#beziehungsweise: jüdisch und christlich – näher als du denkst

07. Januar 2021

Kirchen in Niedersachsen beteiligen sich an Kampagne zur Begegnung mit dem Judentum

#beziehungsweise: jüdisch und christlich
#beziehungsweise: jüdisch und christlich – näher als du denkst

Was feiern Juden und Jüdinnen im Dezember? Wie hängen das Osterfest und Pessach zusammen? Warum beginnt das Jahr 5782 im September? Diese und ähnliche Fragen zur Beziehung von Juden und Christen werden auf den 13 Monatsplakaten aufgegriffen, die das Herzstück der Kampagne „#beziehungsweise: jüdisch und christlich – näher als du denkst“ sind. Die Idee entstand in der Evangelischen Kirche Berlin – Brandenburg – schlesische Oberlausitz (EKBO) und ist von vielen Bistümern und Landeskirchen aufgegriffen worden.
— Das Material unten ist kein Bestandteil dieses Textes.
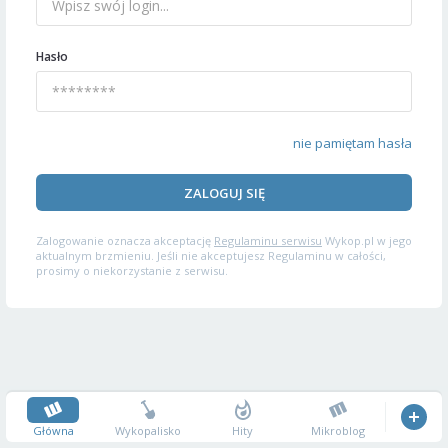
Hasło
nie pamiętam hasła
ZALOGUJ SIĘ
Zalogowanie oznacza akceptację
Regulaminu serwisu
Wykop.pl w jego
aktualnym brzmieniu. Jeśli nie akceptujesz Regulaminu w całości,
prosimy o niekorzystanie z serwisu.
Główna
Wykopalisko
Hity
Mikroblog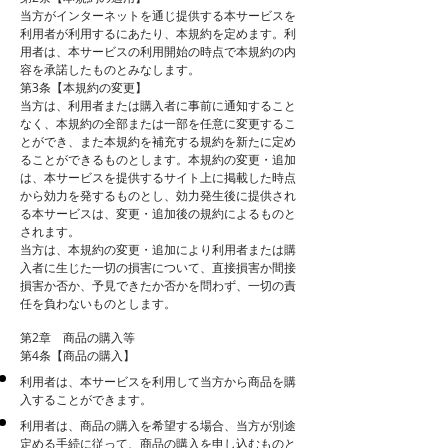
当方がインターネットを通じ提供する本サービスを
利用者が利用するにあたり、本規約を定めます。利
用者は、本サービスの利用開始の時点で本規約の内
容を承諾したものとみなします。
第3条【本規約の変更】
当方は、利用者または購入者に事前に通知すること
なく、本規約の全部または一部を任意に変更するこ
とができ、また本規約を補充する規約を新たに定め
ることができるものとします。本規約の変更・追加
は、本サービスを提供するサイト上に掲載した時点
から効力を発するものとし、効力発生後に提供され
る本サービスは、変更・追加後の規約によるものと
されます。
当方は、本規約の変更・追加により利用者または購
入者に生じた一切の損害について、直接損害か間接
損害か否か、予見できたか否かを問わず、一切の責
任を負わないものとします。
第2章 商品の購入等
第4条【商品の購入】
利用者は、本サービスを利用して当方から商品を購
入することができます。
利用者は、商品の購入を希望する場合、当方が別途
定める手続に従って、商品の購入を申し込むものと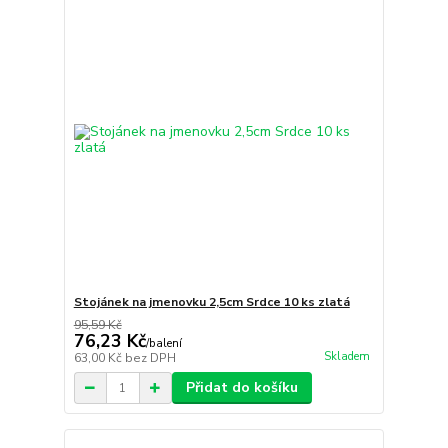
Stojánek na jmenovku 2,5cm Srdce 10 ks zlatá
95,59 Kč
76,23 Kč
/
balení
Skladem
63,00 Kč
bez DPH
Přidat do košíku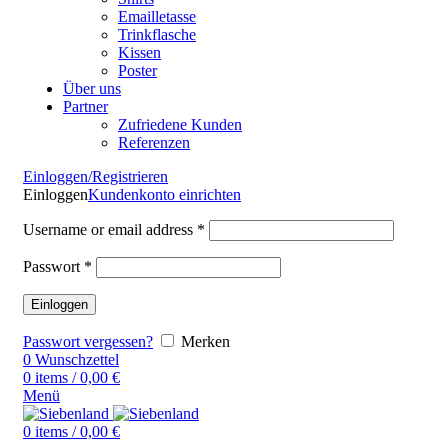
Emailletasse
Trinkflasche
Kissen
Poster
Über uns
Partner
Zufriedene Kunden
Referenzen
Einloggen/Registrieren
Einloggen
Kundenkonto einrichten
Username or email address
*
Passwort
*
Einloggen
Passwort vergessen?
Merken
0
Wunschzettel
0
items
/
0,00
€
Menü
0
items
/
0,00
€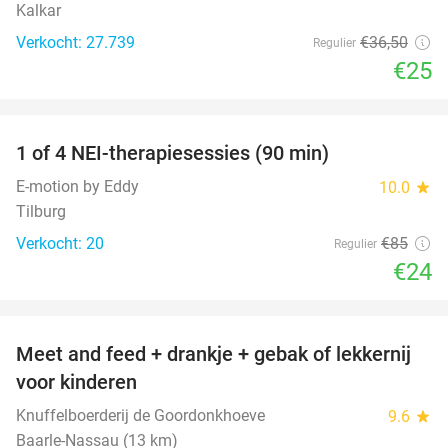
Kalkar
Verkocht: 27.739
€36
,50
Regulier
€25
favorite_border
1 of 4 NEI-therapiesessies (90 min)
72%
E-motion by Eddy
10.0
star
Tilburg
Verkocht: 20
€85
Regulier
€24
favorite_border
Meet and feed + drankje + gebak of lekkernij
25%
voor kinderen
Knuffelboerderij de Goordonkhoeve
9.6
star
Baarle-Nassau (13 km)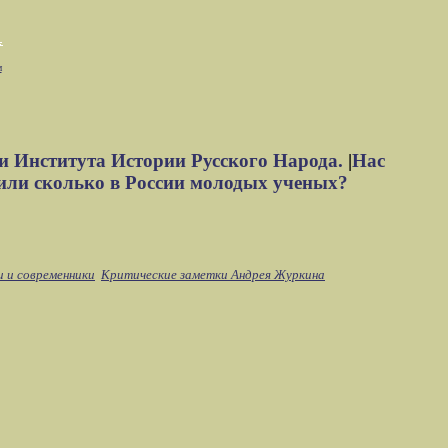
м
и Института Истории Русского Народа.
|
Нас
или сколько в России молодых ученых?
и и современники
Критические заметки Андрея Журкина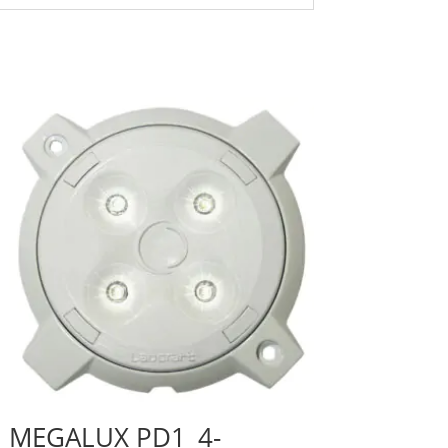
MEGALUX PD1_4-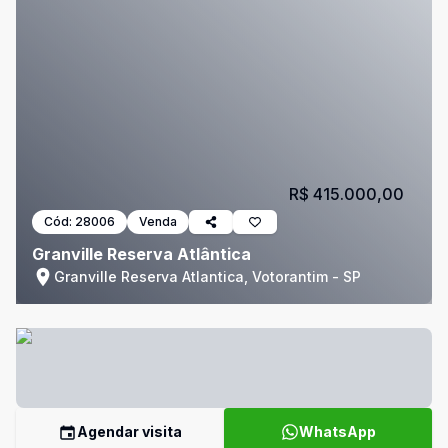
R$ 415.000,00
Cód:
28006
Venda
Granville Reserva Atlântica
Granville Reserva Atlantica, Votorantim - SP
Agendar visita
WhatsApp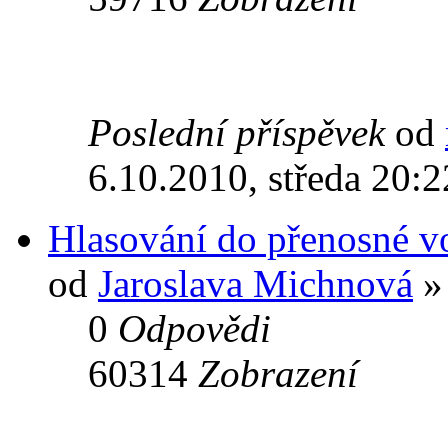
Poslední příspěvek
od
6.10.2010, středa 20:2
Hlasování do přenosné vo
od
Jaroslava Michnová
» 
0
Odpovědi
60314
Zobrazení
Sie ist ein ökumenischer Beitrag der Kirchen zum Festjahr 1700 Jahre jüdisches Leben in Deutschland, der von der Deutschen Bischofskonferenz und der Evangelischen Kirche in Deutschland unterstützt wird.

In Niedersachsen beteiligen sich daran alle katholischen Bistümer (Hildesheim, Osnabrück sowie die Katholische Kirche im Oldenburger Land), alle evangelischen Kirchen der Konföderation sowie alle weiteren Kirchen und Gemeinden der Arbeitsgemeinschaft christlicher Kirchen in Niedersachsen (ACKN). Die Kampagne wird unterstützt vom Landesverband der Jüdischen Gemeinden und dem Landesverband der Israelitischen Kultusgemeinden in Niedersachen.

„Wir wollen mit der Kampagne dazu ermutigen, Vielfalt grundsätzlich als Bereicherung anzusehen. Es geht um einen respektvollen und würdigen Umgang der beiden Religionen miteinander. Als Christen haben wir hier noch viel nachzuholen“, sagen der evangelische Landesbischof Ralf Meister in Hannover und der Osnabrücker Bischof Franz-Josef Bode.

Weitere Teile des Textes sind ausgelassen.